▸ **Task requirements**:
Locate, in the data below, the line that contains "Metres; depth is" and the line that contains "What is boxed by [0,531,848,767]?"; reproduce exactly those two lines and every line between them, nothing more.

[[ Available data open ]]

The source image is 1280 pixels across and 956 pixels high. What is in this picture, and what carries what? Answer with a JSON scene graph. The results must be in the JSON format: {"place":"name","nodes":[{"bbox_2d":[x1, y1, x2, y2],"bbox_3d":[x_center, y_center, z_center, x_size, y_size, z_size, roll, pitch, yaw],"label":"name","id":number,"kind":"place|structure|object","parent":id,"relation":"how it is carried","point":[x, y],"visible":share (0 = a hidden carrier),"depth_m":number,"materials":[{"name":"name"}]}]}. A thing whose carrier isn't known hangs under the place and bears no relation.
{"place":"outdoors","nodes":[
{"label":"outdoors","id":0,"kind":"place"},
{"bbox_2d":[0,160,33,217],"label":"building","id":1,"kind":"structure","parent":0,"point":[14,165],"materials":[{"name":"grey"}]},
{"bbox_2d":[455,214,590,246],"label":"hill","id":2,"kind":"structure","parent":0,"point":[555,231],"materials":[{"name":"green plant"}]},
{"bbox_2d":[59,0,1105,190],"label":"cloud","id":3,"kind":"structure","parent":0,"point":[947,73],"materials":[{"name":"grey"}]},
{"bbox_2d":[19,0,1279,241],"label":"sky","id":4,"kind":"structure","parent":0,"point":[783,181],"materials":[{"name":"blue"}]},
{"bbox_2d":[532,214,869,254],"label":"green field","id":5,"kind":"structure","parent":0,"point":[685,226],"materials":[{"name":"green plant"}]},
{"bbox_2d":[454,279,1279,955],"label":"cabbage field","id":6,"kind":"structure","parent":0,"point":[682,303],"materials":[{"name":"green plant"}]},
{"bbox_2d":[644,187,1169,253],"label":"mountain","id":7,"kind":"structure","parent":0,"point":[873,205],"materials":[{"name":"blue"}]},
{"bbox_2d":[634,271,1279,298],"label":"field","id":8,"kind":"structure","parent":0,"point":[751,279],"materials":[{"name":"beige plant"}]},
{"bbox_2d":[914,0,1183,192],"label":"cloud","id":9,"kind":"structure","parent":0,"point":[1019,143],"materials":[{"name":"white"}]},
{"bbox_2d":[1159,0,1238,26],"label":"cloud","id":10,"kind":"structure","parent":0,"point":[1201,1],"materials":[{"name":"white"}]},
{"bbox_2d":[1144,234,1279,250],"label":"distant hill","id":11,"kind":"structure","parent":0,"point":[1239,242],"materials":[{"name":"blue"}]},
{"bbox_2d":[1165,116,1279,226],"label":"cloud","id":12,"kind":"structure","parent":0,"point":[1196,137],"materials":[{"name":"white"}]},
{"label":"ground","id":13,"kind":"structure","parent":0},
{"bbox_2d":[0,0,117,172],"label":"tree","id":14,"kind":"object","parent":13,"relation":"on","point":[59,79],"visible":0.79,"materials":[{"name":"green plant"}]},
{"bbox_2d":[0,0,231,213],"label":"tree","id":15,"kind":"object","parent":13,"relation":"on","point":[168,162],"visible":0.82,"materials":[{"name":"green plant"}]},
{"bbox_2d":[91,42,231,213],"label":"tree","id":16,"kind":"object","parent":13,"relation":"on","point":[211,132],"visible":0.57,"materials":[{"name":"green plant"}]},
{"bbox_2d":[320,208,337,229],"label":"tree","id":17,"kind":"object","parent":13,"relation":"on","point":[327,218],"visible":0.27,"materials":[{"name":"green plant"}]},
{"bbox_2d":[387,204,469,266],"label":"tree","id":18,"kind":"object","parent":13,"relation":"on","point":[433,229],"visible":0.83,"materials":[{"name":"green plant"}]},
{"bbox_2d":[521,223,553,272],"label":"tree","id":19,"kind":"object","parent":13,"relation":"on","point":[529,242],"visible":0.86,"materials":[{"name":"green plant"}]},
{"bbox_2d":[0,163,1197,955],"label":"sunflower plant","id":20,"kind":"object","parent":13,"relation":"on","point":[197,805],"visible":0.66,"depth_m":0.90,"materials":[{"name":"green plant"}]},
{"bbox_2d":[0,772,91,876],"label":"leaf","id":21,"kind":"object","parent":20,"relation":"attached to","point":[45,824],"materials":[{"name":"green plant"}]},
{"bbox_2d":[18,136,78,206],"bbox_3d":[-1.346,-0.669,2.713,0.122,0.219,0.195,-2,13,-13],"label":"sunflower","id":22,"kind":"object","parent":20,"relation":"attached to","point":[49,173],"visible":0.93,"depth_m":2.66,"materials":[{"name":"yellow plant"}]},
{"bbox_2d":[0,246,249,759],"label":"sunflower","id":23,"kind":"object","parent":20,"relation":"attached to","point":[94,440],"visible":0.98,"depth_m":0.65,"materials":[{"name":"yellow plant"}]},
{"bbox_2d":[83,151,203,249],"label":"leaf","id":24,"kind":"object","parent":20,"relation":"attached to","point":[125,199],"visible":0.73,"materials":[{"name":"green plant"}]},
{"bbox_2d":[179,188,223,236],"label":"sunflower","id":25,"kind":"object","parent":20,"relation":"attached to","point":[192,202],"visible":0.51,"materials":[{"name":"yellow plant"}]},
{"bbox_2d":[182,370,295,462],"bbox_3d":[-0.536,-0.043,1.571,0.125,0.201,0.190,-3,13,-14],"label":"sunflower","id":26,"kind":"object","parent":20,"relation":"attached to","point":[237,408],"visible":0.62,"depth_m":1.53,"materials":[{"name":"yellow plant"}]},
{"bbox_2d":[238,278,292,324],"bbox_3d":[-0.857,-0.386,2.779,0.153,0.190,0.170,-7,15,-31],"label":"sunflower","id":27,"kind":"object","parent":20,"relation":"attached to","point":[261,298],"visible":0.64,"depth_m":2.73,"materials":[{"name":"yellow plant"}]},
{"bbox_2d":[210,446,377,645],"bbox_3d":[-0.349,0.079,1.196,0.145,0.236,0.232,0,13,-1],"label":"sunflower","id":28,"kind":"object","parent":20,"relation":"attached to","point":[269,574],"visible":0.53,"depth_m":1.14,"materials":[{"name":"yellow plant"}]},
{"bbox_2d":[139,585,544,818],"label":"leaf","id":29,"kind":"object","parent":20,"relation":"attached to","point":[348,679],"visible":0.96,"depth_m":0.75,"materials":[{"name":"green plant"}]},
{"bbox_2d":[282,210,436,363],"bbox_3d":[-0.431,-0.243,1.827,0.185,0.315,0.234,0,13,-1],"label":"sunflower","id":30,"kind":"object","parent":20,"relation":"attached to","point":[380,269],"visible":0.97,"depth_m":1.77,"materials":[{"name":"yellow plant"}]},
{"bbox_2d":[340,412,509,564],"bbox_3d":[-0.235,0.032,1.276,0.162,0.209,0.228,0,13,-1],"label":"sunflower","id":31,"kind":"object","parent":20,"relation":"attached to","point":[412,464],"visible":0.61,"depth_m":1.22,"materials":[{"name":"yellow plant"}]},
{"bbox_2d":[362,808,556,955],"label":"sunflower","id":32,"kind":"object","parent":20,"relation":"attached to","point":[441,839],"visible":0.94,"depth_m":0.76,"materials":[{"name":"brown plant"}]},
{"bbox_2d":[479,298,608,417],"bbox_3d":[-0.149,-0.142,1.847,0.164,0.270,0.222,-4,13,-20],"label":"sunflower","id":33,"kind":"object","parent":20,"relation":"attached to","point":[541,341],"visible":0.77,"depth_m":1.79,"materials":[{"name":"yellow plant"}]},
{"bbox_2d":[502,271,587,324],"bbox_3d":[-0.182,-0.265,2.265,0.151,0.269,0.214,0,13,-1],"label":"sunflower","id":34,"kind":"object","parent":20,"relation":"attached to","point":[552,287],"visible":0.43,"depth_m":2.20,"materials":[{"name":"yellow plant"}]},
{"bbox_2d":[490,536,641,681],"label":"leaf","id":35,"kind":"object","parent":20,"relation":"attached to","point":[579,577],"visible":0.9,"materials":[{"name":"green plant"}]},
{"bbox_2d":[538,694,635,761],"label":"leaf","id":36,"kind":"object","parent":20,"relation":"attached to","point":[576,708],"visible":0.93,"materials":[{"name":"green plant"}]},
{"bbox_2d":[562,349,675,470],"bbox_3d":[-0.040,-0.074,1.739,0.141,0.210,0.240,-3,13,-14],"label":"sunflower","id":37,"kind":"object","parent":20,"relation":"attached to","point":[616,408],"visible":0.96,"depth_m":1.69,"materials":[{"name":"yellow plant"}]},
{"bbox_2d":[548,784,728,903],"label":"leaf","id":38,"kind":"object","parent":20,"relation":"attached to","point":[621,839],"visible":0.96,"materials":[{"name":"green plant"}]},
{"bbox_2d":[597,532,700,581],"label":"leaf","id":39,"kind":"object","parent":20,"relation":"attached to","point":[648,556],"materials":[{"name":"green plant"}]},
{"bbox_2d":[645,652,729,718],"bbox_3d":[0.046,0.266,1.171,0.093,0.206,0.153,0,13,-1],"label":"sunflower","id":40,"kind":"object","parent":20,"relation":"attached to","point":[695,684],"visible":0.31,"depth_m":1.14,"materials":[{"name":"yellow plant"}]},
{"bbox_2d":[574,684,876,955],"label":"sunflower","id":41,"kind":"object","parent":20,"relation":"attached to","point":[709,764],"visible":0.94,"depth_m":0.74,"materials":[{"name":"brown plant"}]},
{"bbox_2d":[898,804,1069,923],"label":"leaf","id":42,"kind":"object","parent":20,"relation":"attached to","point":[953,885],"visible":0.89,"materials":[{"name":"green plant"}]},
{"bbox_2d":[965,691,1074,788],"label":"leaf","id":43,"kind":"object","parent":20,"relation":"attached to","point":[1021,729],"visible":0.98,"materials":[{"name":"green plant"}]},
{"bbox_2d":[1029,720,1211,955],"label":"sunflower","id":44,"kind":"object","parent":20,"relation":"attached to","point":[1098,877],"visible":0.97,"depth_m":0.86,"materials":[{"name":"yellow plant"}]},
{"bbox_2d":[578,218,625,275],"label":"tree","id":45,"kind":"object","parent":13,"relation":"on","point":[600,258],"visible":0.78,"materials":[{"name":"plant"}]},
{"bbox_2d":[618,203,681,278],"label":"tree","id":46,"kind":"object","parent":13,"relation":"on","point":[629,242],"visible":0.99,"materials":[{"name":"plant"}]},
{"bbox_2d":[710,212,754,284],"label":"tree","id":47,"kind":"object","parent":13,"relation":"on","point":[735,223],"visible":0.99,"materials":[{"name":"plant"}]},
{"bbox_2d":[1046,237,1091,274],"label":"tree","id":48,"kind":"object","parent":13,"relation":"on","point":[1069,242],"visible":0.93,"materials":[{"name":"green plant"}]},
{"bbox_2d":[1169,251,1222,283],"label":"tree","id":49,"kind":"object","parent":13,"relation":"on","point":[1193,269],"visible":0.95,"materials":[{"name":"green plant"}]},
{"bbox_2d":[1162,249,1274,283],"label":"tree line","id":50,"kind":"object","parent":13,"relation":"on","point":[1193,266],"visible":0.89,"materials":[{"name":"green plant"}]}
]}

[[ Available data closed ]]
[[ Available data open ]]

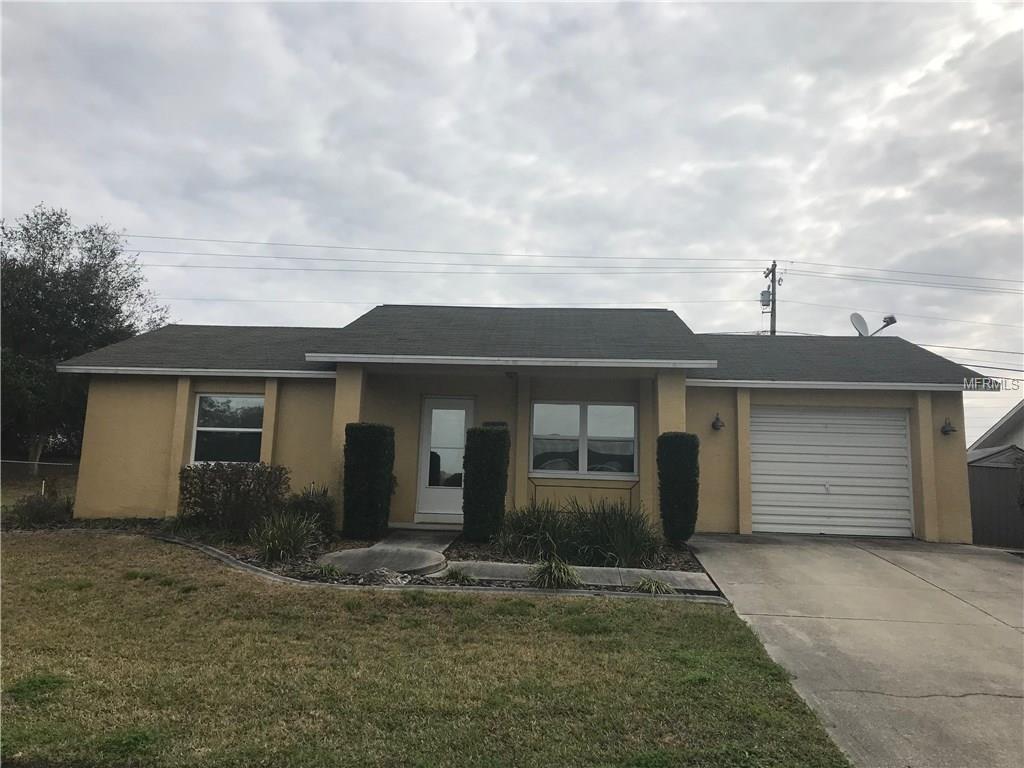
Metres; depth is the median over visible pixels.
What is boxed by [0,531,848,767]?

[[ Available data closed ]]

▸ **Final answer**:
Metres; depth is the median over visible pixels.
What is boxed by [0,531,848,767]?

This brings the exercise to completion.